Top of Data under study
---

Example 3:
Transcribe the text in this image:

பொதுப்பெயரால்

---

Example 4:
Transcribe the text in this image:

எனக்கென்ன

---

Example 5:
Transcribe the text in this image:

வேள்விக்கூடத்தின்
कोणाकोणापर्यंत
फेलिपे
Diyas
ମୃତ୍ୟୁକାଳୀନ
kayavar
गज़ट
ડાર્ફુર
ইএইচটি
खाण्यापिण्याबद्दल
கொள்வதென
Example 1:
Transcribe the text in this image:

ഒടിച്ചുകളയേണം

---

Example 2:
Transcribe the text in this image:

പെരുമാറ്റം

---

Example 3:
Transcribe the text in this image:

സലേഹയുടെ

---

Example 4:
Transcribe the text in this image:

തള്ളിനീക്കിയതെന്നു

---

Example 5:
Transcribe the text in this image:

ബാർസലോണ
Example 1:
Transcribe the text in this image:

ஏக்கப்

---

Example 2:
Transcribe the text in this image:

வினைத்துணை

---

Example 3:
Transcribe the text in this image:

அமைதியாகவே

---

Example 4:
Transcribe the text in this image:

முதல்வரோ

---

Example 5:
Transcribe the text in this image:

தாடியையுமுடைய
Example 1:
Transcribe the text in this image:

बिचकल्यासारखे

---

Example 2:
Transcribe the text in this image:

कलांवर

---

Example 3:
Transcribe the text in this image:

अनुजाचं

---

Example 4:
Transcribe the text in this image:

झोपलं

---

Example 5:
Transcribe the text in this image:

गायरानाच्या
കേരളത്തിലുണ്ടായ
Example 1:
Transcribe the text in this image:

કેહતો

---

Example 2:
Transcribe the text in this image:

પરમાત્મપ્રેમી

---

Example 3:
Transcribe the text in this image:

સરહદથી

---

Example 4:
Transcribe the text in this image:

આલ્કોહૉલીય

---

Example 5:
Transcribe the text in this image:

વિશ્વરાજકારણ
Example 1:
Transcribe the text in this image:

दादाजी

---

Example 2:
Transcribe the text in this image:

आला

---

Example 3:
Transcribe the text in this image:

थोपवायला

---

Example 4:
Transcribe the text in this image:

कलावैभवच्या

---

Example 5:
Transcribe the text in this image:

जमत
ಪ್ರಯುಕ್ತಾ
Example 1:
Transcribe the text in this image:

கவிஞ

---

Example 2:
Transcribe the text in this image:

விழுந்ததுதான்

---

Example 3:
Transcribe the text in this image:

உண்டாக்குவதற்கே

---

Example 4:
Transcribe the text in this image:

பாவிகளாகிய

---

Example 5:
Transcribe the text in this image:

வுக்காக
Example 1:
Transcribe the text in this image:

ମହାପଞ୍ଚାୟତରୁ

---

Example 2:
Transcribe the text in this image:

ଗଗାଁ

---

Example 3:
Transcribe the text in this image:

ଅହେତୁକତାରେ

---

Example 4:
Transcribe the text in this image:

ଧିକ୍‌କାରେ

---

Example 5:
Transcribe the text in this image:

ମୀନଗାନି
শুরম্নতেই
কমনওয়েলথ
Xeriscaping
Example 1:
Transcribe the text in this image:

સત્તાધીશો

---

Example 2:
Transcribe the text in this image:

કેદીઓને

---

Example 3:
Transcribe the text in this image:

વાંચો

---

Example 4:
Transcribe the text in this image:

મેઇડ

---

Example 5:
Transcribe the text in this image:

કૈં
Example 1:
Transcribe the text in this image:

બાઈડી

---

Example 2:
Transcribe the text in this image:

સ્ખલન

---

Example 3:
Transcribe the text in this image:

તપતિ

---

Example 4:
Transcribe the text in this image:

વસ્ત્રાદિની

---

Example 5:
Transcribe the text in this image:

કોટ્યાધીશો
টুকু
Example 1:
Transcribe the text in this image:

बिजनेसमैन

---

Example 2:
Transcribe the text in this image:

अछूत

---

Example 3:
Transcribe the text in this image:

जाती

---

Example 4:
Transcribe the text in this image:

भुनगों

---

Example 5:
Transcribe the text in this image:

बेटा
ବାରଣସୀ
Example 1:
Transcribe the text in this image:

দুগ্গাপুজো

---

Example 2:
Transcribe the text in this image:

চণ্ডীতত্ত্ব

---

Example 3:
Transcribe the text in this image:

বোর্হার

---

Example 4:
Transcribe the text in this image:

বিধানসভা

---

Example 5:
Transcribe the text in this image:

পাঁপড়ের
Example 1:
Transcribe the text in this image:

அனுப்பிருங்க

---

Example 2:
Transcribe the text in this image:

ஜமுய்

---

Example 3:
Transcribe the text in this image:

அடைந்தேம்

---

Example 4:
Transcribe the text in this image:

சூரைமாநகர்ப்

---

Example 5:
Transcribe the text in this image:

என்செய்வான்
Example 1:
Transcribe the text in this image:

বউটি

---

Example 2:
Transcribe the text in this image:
Bottom of Data under study
## The task:
Nothing in the records above may differ in your copy; retype them in full.

## Written solution:
---

Example 3:
Transcribe the text in this image:

பொதுப்பெயரால்

---

Example 4:
Transcribe the text in this image:

எனக்கென்ன

---

Example 5:
Transcribe the text in this image:

வேள்விக்கூடத்தின்
कोणाकोणापर्यंत
फेलिपे
Diyas
ମୃତ୍ୟୁକାଳୀନ
kayavar
गज़ट
ડાર્ફુર
ইএইচটি
खाण्यापिण्याबद्दल
கொள்வதென
Example 1:
Transcribe the text in this image:

ഒടിച്ചുകളയേണം

---

Example 2:
Transcribe the text in this image:

പെരുമാറ്റം

---

Example 3:
Transcribe the text in this image:

സലേഹയുടെ

---

Example 4:
Transcribe the text in this image:

തള്ളിനീക്കിയതെന്നു

---

Example 5:
Transcribe the text in this image:

ബാർസലോണ
Example 1:
Transcribe the text in this image:

ஏக்கப்

---

Example 2:
Transcribe the text in this image:

வினைத்துணை

---

Example 3:
Transcribe the text in this image:

அமைதியாகவே

---

Example 4:
Transcribe the text in this image:

முதல்வரோ

---

Example 5:
Transcribe the text in this image:

தாடியையுமுடைய
Example 1:
Transcribe the text in this image:

बिचकल्यासारखे

---

Example 2:
Transcribe the text in this image:

कलांवर

---

Example 3:
Transcribe the text in this image:

अनुजाचं

---

Example 4:
Transcribe the text in this image:

झोपलं

---

Example 5:
Transcribe the text in this image:

गायरानाच्या
കേരളത്തിലുണ്ടായ
Example 1:
Transcribe the text in this image:

કેહતો

---

Example 2:
Transcribe the text in this image:

પરમાત્મપ્રેમી

---

Example 3:
Transcribe the text in this image:

સરહદથી

---

Example 4:
Transcribe the text in this image:

આલ્કોહૉલીય

---

Example 5:
Transcribe the text in this image:

વિશ્વરાજકારણ
Example 1:
Transcribe the text in this image:

दादाजी

---

Example 2:
Transcribe the text in this image:

आला

---

Example 3:
Transcribe the text in this image:

थोपवायला

---

Example 4:
Transcribe the text in this image:

कलावैभवच्या

---

Example 5:
Transcribe the text in this image:

जमत
ಪ್ರಯುಕ್ತಾ
Example 1:
Transcribe the text in this image:

கவிஞ

---

Example 2:
Transcribe the text in this image:

விழுந்ததுதான்

---

Example 3:
Transcribe the text in this image:

உண்டாக்குவதற்கே

---

Example 4:
Transcribe the text in this image:

பாவிகளாகிய

---

Example 5:
Transcribe the text in this image:

வுக்காக
Example 1:
Transcribe the text in this image:

ମହାପଞ୍ଚାୟତରୁ

---

Example 2:
Transcribe the text in this image:

ଗଗାଁ

---

Example 3:
Transcribe the text in this image:

ଅହେତୁକତାରେ

---

Example 4:
Transcribe the text in this image:

ଧିକ୍‌କାରେ

---

Example 5:
Transcribe the text in this image:

ମୀନଗାନି
শুরম্নতেই
কমনওয়েলথ
Xeriscaping
Example 1:
Transcribe the text in this image:

સત્તાધીશો

---

Example 2:
Transcribe the text in this image:

કેદીઓને

---

Example 3:
Transcribe the text in this image:

વાંચો

---

Example 4:
Transcribe the text in this image:

મેઇડ

---

Example 5:
Transcribe the text in this image:

કૈં
Example 1:
Transcribe the text in this image:

બાઈડી

---

Example 2:
Transcribe the text in this image:

સ્ખલન

---

Example 3:
Transcribe the text in this image:

તપતિ

---

Example 4:
Transcribe the text in this image:

વસ્ત્રાદિની

---

Example 5:
Transcribe the text in this image:

કોટ્યાધીશો
টুকু
Example 1:
Transcribe the text in this image:

बिजनेसमैन

---

Example 2:
Transcribe the text in this image:

अछूत

---

Example 3:
Transcribe the text in this image:

जाती

---

Example 4:
Transcribe the text in this image:

भुनगों

---

Example 5:
Transcribe the text in this image:

बेटा
ବାରଣସୀ
Example 1:
Transcribe the text in this image:

দুগ্গাপুজো

---

Example 2:
Transcribe the text in this image:

চণ্ডীতত্ত্ব

---

Example 3:
Transcribe the text in this image:

বোর্হার

---

Example 4:
Transcribe the text in this image:

বিধানসভা

---

Example 5:
Transcribe the text in this image:

পাঁপড়ের
Example 1:
Transcribe the text in this image:

அனுப்பிருங்க

---

Example 2:
Transcribe the text in this image:

ஜமுய்

---

Example 3:
Transcribe the text in this image:

அடைந்தேம்

---

Example 4:
Transcribe the text in this image:

சூரைமாநகர்ப்

---

Example 5:
Transcribe the text in this image:

என்செய்வான்
Example 1:
Transcribe the text in this image:

বউটি

---

Example 2:
Transcribe the text in this image:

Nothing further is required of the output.